The Chinese Dragon Breathes Fire: Tesla's EV Dominance Under Siege
While the political drama in Washington captured headlines, a more fundamental and perhaps more enduring threat to Tesla's long-term prosperity is brewing in the East. The Chinese electric vehicle market, once a key engine of Tesla's growth, has become a fiercely competitive battleground where a host of domestic rivals are not just challenging Tesla, but in some aspects, surpassing it.
Companies like BYD, Nio, XPeng, and now even the tech giant Xiaomi, are relentlessly innovating and offering a diverse range of electric vehicles that are often more affordable and technologically advanced than Tesla's offerings. This intense competition has led to a significant erosion of Tesla's market share in China. From a dominant position just a few years ago, Tesla's share of the battery electric vehicle market has fallen significantly.
One of the key advantages for Chinese automakers is their control over the entire EV supply chain, particularly in battery production. This allows them to produce vehicles at a lower cost, a crucial factor in a price-sensitive market. The result is a growing disparity in pricing, with many Chinese EVs offering comparable or even superior features at a fraction of the cost of a Tesla.
Furthermore, Chinese consumers are increasingly viewing electric vehicles as "rolling smartphones," prioritizing advanced digital features, connectivity, and a sophisticated user experience. In this regard, many domestic brands are seen as more innovative and in tune with local preferences than Tesla. This shift in consumer sentiment has been a significant factor in the declining interest in the Tesla brand in China.
The numbers paint a stark picture of Tesla's predicament. While the overall new-energy vehicle market in China continues to grow at a remarkable pace, Tesla's sales have been on a downward trend. This is a worrying sign for a company that has invested heavily in its Chinese operations and has historically relied on the country for a substantial portion of its global sales.
The pressure on Tesla's sales in China is so intense that its sales staff are working grueling 13-hour shifts, seven days a week, in a desperate attempt to meet demanding sales targets.
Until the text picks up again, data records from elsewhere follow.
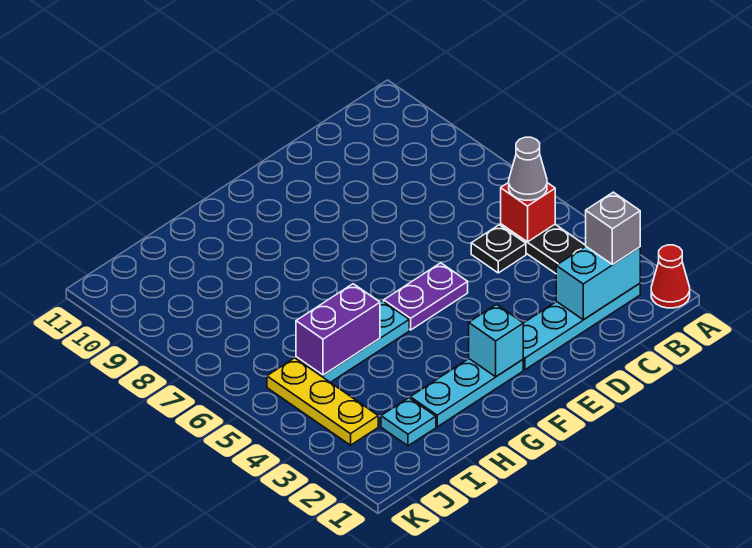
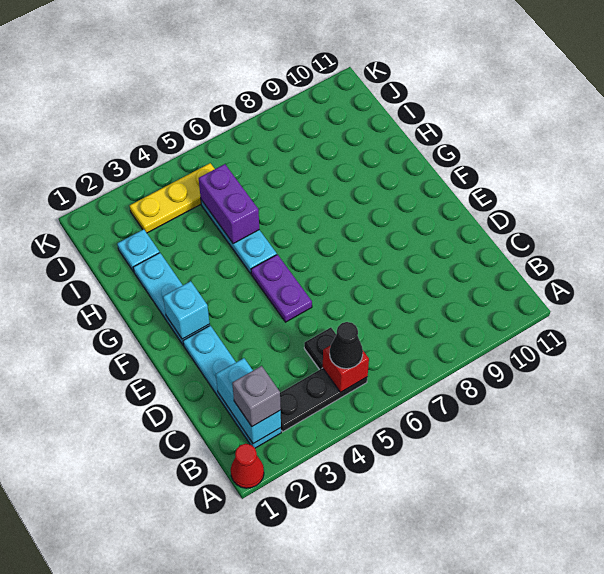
grey cone B5 level 3 -> black cone B5 level 3

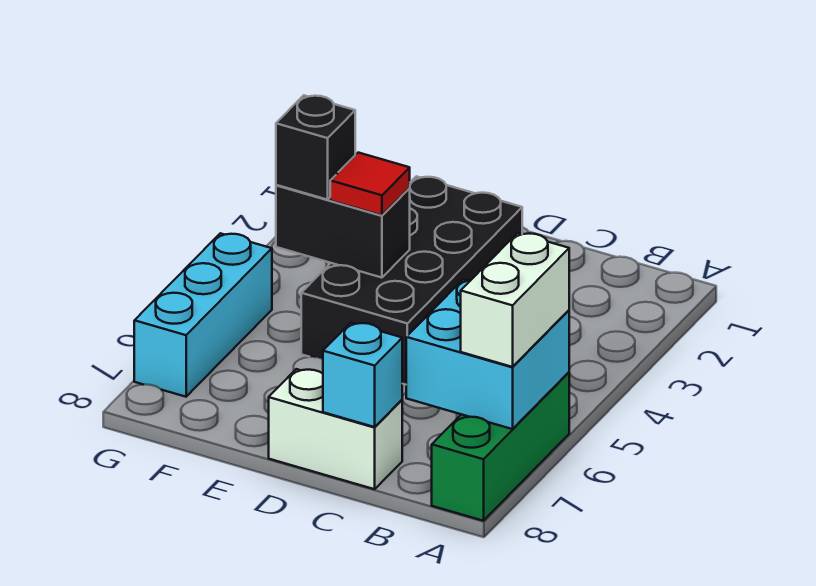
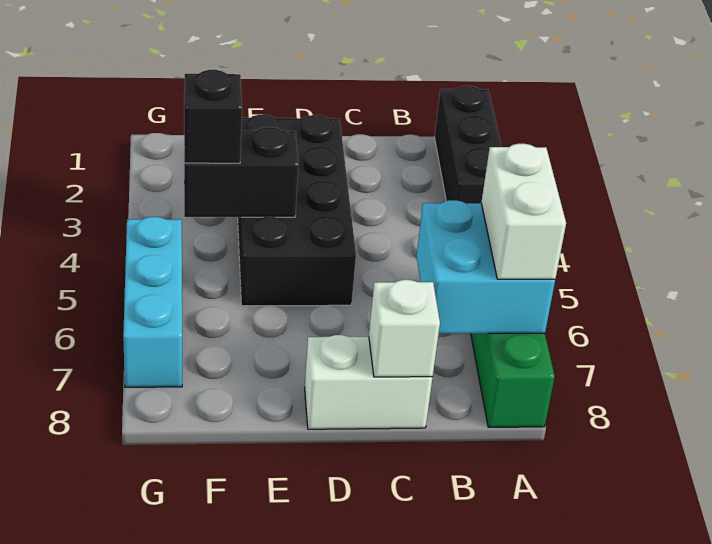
none -> black brick A1:A3 level 1
cyan brick C8 level 2 -> white brick C8 level 2
red tile E4 level 3 -> none

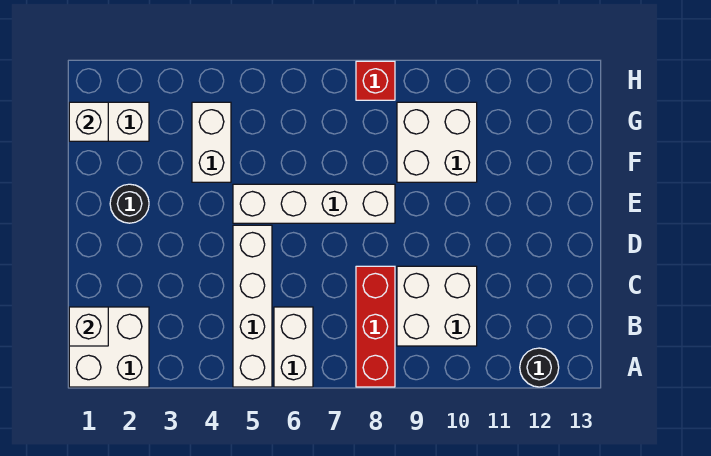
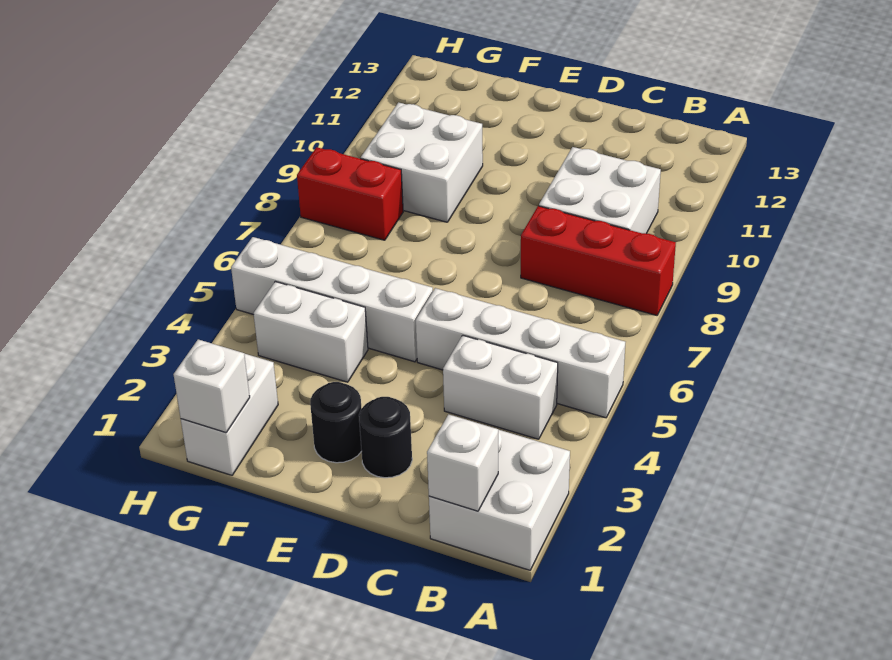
white brick A6:B6 level 1 -> white brick B4:C4 level 1
black round brick A12 level 1 -> black round brick D2 level 1
white brick E5:E8 level 1 -> white brick E5:H5 level 1
red brick H8 level 1 -> red brick G8:H8 level 1

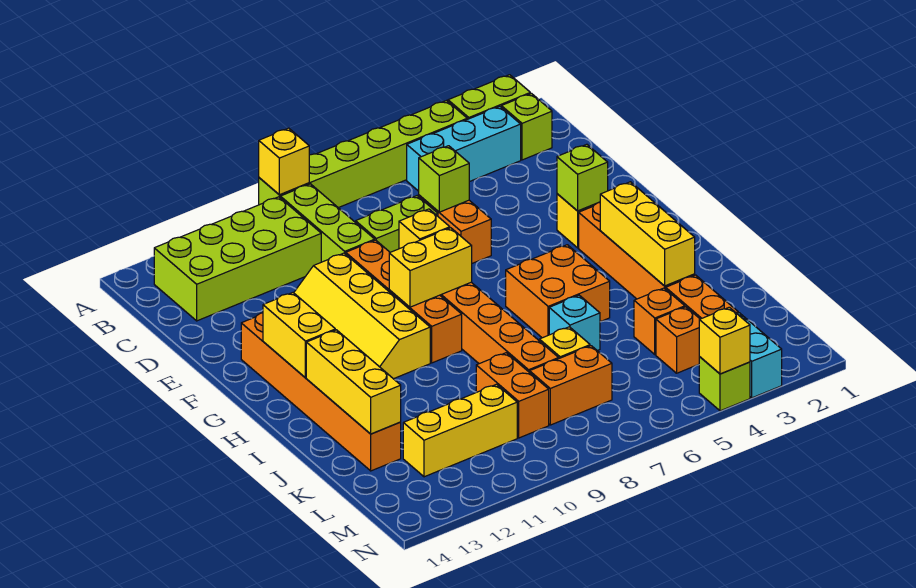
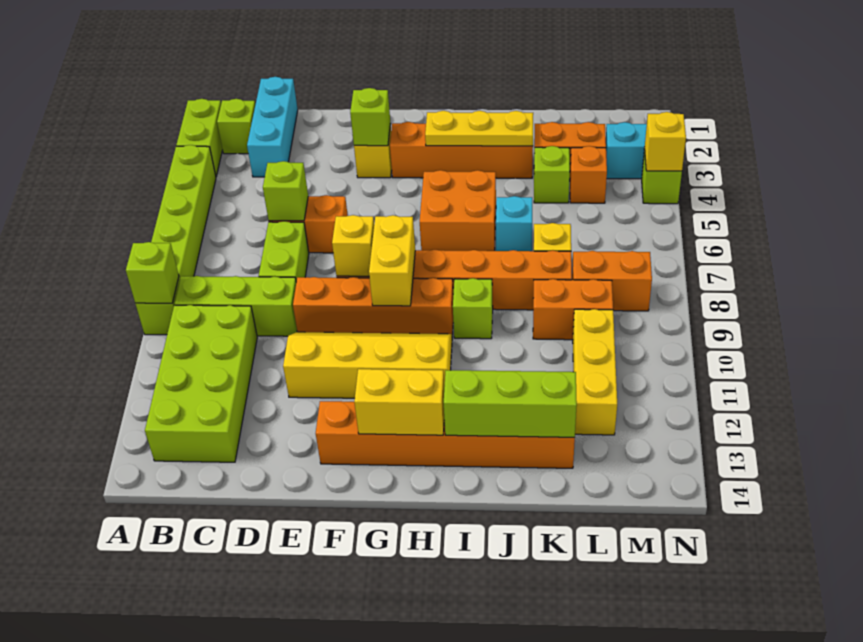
yellow brick A9 level 2 -> lime brick A9 level 2
cyan brick B3:B5 level 1 -> cyan brick C1:C3 level 1
yellow slope E10:H11 level 1 top 10 -> yellow slope E10:H11 level 1 top 11
yellow brick H3:J3 level 2 -> yellow plate H3:J3 level 2
none -> lime brick I9 level 1
yellow brick I13:K13 level 2 -> lime brick I13:K13 level 2
orange brick K4 level 1 -> lime brick K4 level 1
orange brick L7:L8 level 1 -> orange brick L8:M8 level 1

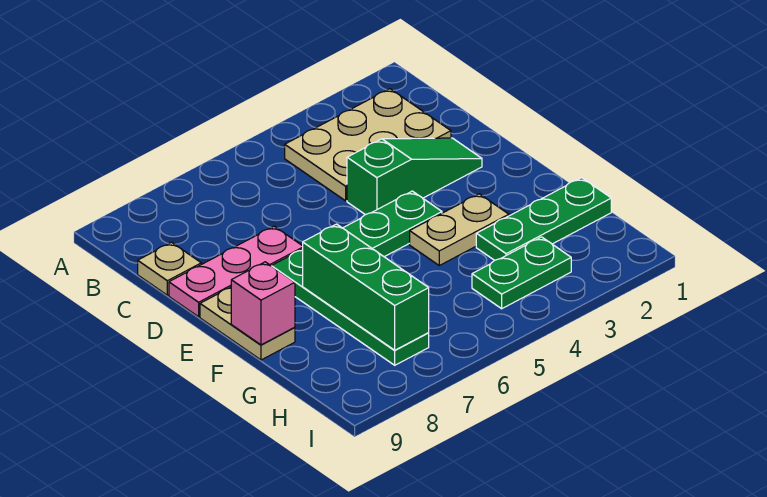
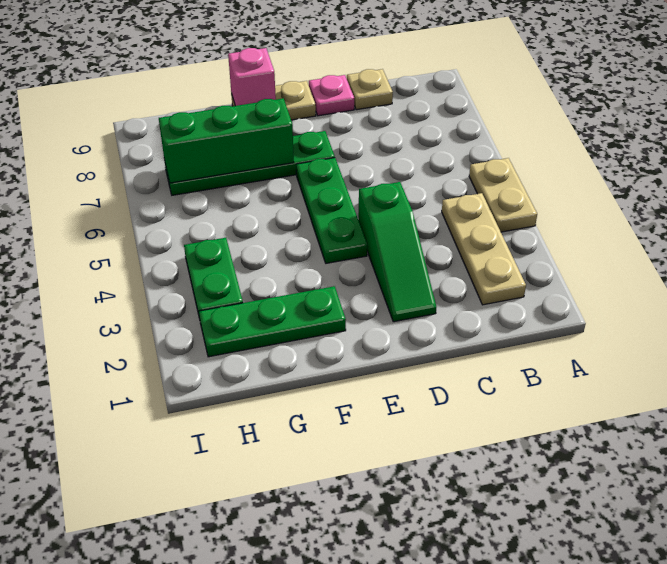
tan plate B2:C4 level 1 -> tan plate B2:B4 level 1
pink plate D7:D9 level 1 -> pink plate D9 level 1
tan plate F3:F4 level 1 -> tan plate A4:A5 level 1
green plate G1:G3 level 1 -> green plate F2:H2 level 1

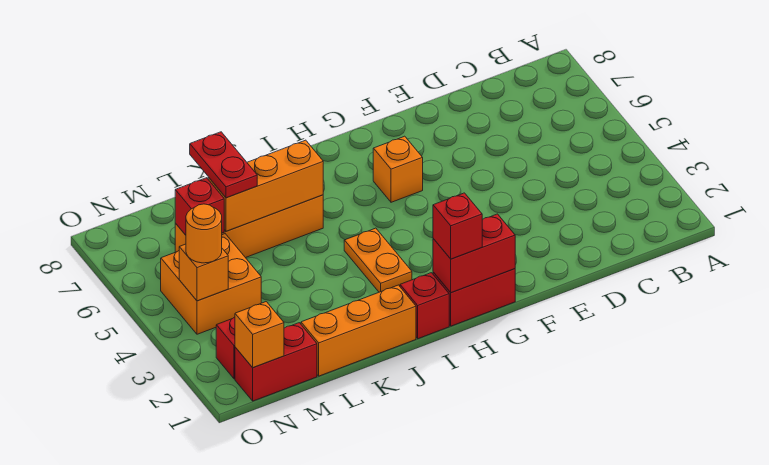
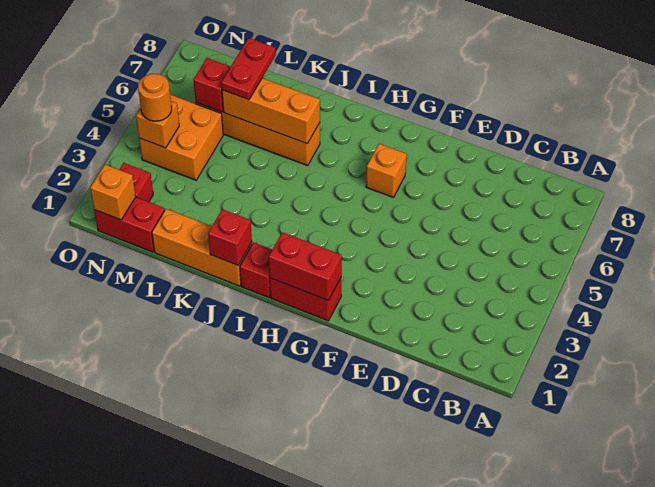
red brick H1 level 3 -> red brick J1 level 2
orange plate I3:I4 level 1 -> none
The high-pressure environment has reportedly led to high turnover rates among sales staff, a clear indication of the immense strain the company is under in this critical market.
The Shanghai Gigafactory: A Fortress with a Faltering Gate
The struggles in the Chinese market are reflected in the declining output from Tesla's Shanghai Gigafactory. For eight consecutive months, shipments from the factory, which serves both the domestic Chinese market and is a key export hub, have seen a year-on-year decline. In May 2025, the factory delivered 61,662 vehicles, a 15% drop compared to the same period the previous year.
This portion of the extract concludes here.